Kita seringkali mampu bertoleransi dengan kelompok A tapi tidak dengan B karena B dirasa lebih aneh daripada A yang dirasa biasa saja karena sudah lama berdampingan, dan hal ini adalah 'batasan' yang tanpa sadar kita ciptakan dalam bertoleransi. Seperti contoh kasus yang paling umum adalah umat islam Indonesia yang mampu berdampingan dengan umat Kristen, hindhu, dan budha, namun bertikai dengan umat sesamanya. Seperti yang baru-baru ini terjadi yaitu penolakan kajian Ust. Syafiq Basalamah di masjid As-salam Surabaya. Dimana Ust. Syafiq yang merupakan seorang penganut manhaj salaf ditolak oleh ormas dan masyarakat setempat karena dinilai sesat (tempo.co). Dimana penilaian sesat disini dapat dilihat sebagai keasingan dan ketidaktahuan masyarakat terhadap manhaj salaf yang sehingga mereka anggap itu aneh. Hal inilah yang kemudian menimbulkan 'batasan' dalam bertoleransi. Bila merujuk pada pengertian sebelumnya tentang pluralisme dan toleransi, maka 'penerimaan' itu tidak terbatas pada apapun, entah itu kita sudah mengetahuinya atau baru mengentahuinya, yang mana dalam hal ini maka toleransi seharusnya berlaku kepada Ust.Syafiq.
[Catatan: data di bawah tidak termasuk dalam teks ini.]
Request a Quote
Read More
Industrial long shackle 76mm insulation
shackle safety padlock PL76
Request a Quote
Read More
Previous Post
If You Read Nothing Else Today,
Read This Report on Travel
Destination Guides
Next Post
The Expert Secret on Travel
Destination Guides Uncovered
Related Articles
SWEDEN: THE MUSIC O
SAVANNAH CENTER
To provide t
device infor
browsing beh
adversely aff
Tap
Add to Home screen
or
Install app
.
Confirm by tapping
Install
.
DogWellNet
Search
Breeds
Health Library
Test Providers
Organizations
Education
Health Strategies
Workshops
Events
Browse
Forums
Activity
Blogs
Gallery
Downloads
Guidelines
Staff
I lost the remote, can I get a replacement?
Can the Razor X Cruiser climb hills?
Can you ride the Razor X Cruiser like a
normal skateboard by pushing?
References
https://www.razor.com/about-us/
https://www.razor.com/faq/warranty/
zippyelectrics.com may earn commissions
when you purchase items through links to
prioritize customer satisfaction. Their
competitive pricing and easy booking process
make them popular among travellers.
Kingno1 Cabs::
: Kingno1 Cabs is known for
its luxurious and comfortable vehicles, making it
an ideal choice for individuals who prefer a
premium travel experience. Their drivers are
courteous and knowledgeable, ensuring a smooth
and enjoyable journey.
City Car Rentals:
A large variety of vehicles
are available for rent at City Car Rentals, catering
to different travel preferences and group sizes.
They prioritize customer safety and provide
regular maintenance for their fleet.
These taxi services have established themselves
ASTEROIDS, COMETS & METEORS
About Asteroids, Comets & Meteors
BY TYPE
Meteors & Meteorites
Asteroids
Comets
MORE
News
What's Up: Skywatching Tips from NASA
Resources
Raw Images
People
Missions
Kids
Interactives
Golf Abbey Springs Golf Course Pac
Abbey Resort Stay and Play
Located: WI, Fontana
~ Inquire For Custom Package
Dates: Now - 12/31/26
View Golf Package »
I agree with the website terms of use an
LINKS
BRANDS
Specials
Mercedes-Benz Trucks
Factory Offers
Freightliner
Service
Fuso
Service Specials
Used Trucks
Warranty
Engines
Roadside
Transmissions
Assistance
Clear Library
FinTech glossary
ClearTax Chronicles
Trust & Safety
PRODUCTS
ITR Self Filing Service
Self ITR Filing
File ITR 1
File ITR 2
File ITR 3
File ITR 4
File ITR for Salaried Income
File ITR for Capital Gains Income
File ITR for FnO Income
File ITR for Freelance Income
Dalam hal ini, penulis ingin menekankan bahwa penulis bukanlah orang yang fasih dalam agama. Namun bukankah sebagai seorang muslim kita diajarkan untuk bertoleransi oleh Rasulullah ? bahkan ketika memimpin Madinah pun rasul masih bisa bertoleransi dengan kaum yahudi yang memiliki stereotype buruk. Penulis disini ingin mengajak kepada seluruh pembaca untuk sama-sama menghilangkan 'batasan' dalam bertoleransi, entah itu dalam masalah agama, suku, ras dan lain-lain. Jika pun kita merasa keyakinan dan perilaku orang lain tidak benar, bukankah rasul mengajarkan kita untuk mendakwahinya ? dan bukan dengan menghakimi serta mempersekusi nya ?. Sebagai penutup penulis ingin mengutip sebuah kutipan bijak yang berbunyi "Jika kamu merasa hebat maka ingatlah... Bunga tidak memetik dirinya sendiri, dan manusia tidak membangun ketentraman sendiri".